++++ Data for the task

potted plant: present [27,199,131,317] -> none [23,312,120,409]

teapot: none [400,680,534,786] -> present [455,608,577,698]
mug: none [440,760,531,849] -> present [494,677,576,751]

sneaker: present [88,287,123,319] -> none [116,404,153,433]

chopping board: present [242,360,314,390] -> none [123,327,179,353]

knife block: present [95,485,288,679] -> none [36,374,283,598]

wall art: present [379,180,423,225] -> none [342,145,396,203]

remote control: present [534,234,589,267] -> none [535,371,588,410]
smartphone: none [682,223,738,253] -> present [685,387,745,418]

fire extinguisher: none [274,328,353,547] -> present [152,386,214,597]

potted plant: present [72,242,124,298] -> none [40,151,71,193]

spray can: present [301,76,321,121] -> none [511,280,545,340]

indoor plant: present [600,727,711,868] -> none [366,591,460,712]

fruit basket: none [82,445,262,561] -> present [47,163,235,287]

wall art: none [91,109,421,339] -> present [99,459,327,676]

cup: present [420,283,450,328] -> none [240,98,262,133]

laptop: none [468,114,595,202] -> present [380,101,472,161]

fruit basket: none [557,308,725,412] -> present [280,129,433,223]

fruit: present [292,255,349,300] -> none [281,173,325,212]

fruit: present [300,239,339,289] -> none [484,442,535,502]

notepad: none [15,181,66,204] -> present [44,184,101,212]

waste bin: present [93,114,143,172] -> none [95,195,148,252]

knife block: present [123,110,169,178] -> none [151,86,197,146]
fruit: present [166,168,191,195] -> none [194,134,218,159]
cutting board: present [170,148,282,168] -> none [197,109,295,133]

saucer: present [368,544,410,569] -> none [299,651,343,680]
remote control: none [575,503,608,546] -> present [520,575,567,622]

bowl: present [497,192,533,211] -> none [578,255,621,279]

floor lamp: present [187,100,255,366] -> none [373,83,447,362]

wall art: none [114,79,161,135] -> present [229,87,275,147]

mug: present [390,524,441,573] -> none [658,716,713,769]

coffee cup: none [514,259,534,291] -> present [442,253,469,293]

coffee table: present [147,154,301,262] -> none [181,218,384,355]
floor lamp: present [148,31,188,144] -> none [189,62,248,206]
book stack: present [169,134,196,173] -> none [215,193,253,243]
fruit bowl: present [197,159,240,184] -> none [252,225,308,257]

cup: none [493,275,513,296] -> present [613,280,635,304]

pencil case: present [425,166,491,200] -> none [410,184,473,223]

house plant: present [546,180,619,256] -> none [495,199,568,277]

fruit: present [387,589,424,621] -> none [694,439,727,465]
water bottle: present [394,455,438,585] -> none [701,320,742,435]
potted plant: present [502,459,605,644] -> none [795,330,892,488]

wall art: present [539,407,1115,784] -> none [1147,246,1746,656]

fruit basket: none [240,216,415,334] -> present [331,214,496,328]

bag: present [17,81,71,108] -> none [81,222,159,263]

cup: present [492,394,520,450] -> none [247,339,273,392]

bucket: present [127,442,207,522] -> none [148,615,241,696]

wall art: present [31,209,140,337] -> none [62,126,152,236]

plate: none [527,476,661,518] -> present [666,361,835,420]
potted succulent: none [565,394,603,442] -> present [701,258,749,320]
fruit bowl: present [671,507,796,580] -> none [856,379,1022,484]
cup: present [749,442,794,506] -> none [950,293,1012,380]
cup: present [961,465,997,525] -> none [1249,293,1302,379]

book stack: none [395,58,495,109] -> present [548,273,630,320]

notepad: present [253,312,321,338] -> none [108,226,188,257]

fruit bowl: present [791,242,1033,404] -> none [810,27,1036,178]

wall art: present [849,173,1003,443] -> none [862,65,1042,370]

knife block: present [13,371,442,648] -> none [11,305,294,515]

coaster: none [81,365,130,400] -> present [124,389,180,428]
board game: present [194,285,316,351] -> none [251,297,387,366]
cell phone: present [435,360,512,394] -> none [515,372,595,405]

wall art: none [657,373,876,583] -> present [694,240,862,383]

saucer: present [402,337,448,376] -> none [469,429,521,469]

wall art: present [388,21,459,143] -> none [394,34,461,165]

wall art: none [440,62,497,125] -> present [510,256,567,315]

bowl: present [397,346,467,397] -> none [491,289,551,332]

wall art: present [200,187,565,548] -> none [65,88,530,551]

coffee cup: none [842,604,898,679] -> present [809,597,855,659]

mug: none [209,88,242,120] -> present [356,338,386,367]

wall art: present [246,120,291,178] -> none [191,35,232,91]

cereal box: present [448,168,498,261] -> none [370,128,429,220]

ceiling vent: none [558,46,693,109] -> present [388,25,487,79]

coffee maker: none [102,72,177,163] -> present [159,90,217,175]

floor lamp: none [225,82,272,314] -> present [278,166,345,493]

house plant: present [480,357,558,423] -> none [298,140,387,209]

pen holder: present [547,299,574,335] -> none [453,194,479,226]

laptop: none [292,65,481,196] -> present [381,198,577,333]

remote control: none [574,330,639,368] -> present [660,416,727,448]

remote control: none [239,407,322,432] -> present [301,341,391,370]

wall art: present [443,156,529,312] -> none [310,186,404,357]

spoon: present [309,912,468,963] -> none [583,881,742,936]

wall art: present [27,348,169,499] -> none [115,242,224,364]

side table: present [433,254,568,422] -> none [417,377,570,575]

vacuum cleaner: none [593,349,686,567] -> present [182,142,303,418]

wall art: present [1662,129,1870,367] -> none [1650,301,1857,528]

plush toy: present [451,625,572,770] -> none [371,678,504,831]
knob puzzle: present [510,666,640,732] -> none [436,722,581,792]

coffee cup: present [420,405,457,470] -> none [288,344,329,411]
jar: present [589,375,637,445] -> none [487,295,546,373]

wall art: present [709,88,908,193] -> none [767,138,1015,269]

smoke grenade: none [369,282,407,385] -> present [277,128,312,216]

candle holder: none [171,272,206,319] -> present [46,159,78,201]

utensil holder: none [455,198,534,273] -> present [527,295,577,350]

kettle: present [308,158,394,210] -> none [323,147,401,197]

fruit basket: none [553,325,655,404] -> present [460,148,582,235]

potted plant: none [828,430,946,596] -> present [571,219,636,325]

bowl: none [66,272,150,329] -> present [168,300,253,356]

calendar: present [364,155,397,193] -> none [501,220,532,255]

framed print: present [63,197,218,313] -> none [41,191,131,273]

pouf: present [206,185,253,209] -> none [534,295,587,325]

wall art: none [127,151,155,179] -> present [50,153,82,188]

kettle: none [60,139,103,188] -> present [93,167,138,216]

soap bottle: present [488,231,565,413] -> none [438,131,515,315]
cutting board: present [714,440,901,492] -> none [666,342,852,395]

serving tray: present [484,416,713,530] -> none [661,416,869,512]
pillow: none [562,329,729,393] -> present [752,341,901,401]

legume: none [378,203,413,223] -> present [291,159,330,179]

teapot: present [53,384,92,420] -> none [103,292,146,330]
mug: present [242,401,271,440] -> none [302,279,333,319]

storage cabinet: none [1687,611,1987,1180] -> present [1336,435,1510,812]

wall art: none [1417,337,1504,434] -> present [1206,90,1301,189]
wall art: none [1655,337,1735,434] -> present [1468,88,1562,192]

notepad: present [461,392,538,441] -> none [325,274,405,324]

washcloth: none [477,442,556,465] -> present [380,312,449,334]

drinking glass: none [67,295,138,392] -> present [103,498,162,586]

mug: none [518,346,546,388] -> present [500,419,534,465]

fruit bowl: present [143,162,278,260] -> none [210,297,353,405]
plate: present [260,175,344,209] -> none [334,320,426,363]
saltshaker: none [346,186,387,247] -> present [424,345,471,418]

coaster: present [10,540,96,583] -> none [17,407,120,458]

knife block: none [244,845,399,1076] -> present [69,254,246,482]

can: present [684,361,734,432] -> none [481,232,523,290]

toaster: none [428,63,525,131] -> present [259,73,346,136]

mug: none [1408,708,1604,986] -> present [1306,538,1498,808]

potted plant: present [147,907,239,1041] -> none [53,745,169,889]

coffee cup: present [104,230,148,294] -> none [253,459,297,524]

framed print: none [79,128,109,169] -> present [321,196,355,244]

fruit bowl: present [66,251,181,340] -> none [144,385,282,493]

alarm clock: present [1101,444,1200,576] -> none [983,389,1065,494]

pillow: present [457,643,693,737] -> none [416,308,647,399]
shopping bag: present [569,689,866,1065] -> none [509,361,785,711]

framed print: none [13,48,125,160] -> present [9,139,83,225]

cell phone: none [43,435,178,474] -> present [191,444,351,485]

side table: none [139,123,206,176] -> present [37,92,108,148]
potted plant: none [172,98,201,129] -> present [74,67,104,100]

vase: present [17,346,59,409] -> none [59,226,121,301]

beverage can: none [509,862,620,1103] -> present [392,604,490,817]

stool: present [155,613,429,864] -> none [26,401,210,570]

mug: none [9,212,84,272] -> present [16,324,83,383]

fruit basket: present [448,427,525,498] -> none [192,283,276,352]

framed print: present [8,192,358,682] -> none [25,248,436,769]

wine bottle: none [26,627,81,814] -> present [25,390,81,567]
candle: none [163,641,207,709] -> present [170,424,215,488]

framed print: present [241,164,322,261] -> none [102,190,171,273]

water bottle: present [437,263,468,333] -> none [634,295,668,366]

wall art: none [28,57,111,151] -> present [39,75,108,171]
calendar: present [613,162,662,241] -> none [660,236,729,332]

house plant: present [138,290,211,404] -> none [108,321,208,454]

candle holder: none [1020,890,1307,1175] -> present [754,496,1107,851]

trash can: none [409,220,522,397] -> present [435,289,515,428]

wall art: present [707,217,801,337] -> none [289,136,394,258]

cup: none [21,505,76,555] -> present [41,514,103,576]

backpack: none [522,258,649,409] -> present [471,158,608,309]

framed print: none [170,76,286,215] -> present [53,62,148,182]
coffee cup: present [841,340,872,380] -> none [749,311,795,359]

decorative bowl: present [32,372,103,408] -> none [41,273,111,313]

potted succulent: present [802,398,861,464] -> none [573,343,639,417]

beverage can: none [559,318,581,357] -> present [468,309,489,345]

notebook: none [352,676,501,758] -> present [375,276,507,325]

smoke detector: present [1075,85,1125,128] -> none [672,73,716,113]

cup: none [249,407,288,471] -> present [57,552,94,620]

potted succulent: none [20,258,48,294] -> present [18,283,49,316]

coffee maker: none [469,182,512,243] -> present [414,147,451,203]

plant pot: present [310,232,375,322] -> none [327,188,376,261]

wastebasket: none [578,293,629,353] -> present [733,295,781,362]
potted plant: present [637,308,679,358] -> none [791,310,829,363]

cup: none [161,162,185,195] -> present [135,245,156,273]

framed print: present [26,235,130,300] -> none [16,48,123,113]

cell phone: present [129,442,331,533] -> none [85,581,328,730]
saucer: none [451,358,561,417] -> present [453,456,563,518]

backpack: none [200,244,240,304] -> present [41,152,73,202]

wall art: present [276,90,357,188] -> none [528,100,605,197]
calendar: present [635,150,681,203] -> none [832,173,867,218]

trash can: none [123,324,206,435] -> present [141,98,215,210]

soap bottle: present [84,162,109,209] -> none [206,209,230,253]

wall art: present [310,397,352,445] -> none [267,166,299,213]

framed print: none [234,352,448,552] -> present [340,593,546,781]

++++++++

• [Your objective]:
Beginning with the line above that contains "calendar: present [364,155,397,193]", copy each line exactly up to and including the line that contains "wall art: none [127,151,155,179]", and go no further.

• [Result of the exercise]:
calendar: present [364,155,397,193] -> none [501,220,532,255]

framed print: present [63,197,218,313] -> none [41,191,131,273]

pouf: present [206,185,253,209] -> none [534,295,587,325]

wall art: none [127,151,155,179] -> present [50,153,82,188]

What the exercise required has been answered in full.